━━ PAGE TEXT

We also want to normalise the assignees data in order to analyse it further later on (ps: first we need to make the assigness data structure more regular)

In [10]:
for x in patents_list:
    if not 'assignees' in x:
        x['assignees'] = []
df_patents_assignees = json_normalize(patents_list, record_path=['assignees'], meta=['id', 'year', 'title'], meta_prefix="grant_")
# save to CSV 
df_patents_assignees.to_csv("data/KSU_patents_by_assignees.csv")
df_patents_assignees.head()
Out[10]:
acronym country_name id name grant_id grant_year grant_title
0 NaN Germany grid.423767.3 Audi (Germany) US-20130330657-A1 2011 UNITIZED ELECTRODE ASSEMBLY WITH HIGH EQUIVALE...

━━━━
━━ DATA EXTRACT

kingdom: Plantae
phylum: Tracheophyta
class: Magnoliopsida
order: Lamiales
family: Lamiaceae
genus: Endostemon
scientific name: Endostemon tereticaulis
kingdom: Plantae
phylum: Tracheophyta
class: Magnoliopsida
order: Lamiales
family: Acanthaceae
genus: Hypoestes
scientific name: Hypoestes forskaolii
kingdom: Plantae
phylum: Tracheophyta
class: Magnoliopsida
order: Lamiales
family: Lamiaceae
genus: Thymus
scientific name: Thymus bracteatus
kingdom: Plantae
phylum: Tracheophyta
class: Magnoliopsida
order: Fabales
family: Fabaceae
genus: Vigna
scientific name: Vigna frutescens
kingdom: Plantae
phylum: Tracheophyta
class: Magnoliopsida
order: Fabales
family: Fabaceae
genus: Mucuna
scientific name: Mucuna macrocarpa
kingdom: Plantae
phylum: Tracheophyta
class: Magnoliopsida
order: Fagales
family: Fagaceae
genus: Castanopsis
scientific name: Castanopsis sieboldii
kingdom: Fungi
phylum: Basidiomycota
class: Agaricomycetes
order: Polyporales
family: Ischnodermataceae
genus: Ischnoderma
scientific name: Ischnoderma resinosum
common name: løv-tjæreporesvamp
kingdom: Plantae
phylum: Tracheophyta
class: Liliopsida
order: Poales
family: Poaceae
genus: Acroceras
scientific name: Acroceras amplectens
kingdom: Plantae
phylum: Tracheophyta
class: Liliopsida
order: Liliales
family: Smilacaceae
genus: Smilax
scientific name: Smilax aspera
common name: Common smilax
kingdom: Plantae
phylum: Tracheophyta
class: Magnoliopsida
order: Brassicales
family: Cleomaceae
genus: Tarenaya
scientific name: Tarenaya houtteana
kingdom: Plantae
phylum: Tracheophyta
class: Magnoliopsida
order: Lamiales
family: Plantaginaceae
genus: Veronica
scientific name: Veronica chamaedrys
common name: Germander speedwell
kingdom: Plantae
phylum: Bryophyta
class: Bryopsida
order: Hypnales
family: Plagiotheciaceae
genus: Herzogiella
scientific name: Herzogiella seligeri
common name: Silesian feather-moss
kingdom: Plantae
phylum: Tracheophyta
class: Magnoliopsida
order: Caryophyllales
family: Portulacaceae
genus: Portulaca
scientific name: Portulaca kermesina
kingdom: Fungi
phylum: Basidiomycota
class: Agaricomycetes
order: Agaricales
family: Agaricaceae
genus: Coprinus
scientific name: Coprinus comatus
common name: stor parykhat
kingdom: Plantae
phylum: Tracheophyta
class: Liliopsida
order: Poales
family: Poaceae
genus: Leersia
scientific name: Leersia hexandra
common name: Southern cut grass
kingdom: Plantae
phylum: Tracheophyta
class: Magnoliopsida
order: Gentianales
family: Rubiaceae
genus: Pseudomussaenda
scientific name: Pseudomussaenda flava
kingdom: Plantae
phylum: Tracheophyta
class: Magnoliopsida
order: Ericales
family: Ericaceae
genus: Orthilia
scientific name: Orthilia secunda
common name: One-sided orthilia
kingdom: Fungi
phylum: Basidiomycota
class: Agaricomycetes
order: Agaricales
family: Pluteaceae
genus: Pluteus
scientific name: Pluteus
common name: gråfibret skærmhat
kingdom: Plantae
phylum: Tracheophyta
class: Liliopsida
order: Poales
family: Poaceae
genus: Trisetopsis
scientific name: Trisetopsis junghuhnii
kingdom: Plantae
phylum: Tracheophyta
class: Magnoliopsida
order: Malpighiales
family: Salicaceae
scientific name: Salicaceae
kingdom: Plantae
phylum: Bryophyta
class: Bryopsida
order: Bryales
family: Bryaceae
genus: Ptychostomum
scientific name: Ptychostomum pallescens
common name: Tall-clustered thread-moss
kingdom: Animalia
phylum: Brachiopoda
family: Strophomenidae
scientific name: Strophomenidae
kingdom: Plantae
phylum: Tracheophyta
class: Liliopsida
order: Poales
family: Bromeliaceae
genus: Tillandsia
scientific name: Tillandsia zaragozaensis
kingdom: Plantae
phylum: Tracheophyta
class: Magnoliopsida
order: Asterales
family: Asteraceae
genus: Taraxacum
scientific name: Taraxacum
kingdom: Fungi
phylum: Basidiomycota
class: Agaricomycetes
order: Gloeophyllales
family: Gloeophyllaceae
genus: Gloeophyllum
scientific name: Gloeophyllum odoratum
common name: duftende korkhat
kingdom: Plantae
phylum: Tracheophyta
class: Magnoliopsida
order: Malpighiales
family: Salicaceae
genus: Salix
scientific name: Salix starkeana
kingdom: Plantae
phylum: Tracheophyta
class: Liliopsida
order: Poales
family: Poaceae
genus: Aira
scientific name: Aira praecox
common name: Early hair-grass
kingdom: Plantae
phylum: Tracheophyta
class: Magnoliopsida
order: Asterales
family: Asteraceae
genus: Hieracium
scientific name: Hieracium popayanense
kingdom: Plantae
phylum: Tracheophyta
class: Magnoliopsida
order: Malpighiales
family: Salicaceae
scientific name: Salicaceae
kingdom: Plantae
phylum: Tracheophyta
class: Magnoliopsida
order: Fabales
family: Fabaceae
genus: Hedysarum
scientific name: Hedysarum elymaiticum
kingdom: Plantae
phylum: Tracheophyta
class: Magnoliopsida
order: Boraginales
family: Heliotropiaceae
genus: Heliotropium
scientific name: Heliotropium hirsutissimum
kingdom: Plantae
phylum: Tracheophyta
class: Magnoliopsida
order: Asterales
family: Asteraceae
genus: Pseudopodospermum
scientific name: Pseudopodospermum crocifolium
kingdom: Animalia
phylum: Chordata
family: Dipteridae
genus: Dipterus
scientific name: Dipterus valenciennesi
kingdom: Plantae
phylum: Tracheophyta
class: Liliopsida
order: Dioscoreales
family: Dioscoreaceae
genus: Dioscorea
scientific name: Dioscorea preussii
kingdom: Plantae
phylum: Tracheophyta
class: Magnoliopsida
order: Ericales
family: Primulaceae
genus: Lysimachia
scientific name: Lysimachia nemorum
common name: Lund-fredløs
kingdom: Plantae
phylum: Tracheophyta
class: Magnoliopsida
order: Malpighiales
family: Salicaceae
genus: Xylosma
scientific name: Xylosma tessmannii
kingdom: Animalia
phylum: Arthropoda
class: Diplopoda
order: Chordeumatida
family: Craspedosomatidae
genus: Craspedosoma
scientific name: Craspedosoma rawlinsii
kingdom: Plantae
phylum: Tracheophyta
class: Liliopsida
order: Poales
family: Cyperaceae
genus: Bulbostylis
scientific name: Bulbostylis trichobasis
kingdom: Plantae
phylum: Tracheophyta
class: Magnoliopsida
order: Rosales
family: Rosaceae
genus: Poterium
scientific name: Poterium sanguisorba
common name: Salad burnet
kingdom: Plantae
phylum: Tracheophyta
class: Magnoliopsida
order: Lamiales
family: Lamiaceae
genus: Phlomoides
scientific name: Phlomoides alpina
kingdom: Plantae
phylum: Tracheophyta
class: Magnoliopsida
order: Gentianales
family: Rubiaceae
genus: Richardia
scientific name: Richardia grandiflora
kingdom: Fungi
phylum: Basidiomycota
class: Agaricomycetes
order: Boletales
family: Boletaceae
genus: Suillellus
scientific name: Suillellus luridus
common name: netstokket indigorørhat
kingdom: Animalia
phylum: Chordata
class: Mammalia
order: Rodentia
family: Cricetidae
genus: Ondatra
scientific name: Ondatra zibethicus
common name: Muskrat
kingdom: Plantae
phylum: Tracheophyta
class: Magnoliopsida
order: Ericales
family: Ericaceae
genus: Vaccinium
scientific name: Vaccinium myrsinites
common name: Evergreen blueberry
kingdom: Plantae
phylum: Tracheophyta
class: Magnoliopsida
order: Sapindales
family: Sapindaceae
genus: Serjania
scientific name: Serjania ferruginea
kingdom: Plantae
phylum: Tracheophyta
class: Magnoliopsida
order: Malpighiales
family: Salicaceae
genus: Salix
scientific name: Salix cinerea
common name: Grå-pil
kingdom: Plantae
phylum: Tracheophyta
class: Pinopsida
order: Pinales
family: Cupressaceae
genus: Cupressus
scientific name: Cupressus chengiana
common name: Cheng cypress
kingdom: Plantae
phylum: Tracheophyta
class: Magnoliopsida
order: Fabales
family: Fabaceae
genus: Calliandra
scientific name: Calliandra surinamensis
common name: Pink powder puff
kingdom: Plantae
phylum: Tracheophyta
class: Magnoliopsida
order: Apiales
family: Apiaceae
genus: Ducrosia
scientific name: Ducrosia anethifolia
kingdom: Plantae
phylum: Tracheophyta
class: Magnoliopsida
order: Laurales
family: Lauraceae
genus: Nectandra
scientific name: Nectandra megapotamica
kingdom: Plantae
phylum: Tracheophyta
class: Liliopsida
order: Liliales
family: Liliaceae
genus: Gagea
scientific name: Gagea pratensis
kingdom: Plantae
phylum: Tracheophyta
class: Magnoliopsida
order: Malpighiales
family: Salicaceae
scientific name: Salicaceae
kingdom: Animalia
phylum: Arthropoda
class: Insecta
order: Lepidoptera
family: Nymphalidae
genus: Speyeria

━━━━

● **TASK LIST**
• A. In the patent assignees text, what file is the normalized assignees table saved to?
• B. Does each statement agree with the patent assignees text? Answer yes or no for each, and quote the words from the text that decide it.
(i) Patents with no 'assignees' key are given an empty list.
(ii) The prefix added to the meta columns is "grant_".
(iii) The country_name in the first output row is France.
• C. Pick up the patent assignees text from its last line and continue it.
These records were drawn from a different source than the text.

● **RESPONSES BY TASK**
• A. data/KSU_patents_by_assignees.csv

• B.
(i) Yes: "x['assignees'] = []"
(ii) Yes: "meta_prefix="grant_""
(iii) No: "Germany"

• C.
1 UTC United States grid.427377.2 United Technologies (United States) US-20130330657-A1 2011 UNITIZED ELECTRODE ASSEMBLY WITH HIGH EQUIVALE...
2 NaN Germany grid.423767.3 Audi (Germany) US-9923223-B2 2012 Electrolyte membrane, dispersion and method th...
3 WARF United States grid.453773.1 Wisconsin Alumni Research Foundation WO-2017218635-A2 2017 ACTIVATED RELEASE OF TARGET MATERIAL TRAPPED I...
4 NaN Japan grid.462975.b Toyota Motor Corporation (Japan) US-9923224-B2 2012 Proton exchange material and method therefor

Let's do the same type of normalization for FOR codes

In [11]:
for x in patents_list:
    if not 'FOR' in x:
        x['FOR'] = ""
    else:
        x['FOR'] = [{'name' : x['name'][5:]} for x in x['FOR']] 
df_patents_for = json_normalize(patents_list, record_path=['FOR'], meta=["id", "year", "title"], errors='ignore', record_prefix='for_')
# save to CSV 
df_patents_for.to_csv("data/KSU_patents_by_FOR.csv")
df_patents_for.head()
Out[11]:
for_name id year title
0 Physical Chemistry (incl. Structural) US-20130330657-A1 2011 UNITIZED ELECTRODE ASSEMBLY WITH HIGH EQUIVALE...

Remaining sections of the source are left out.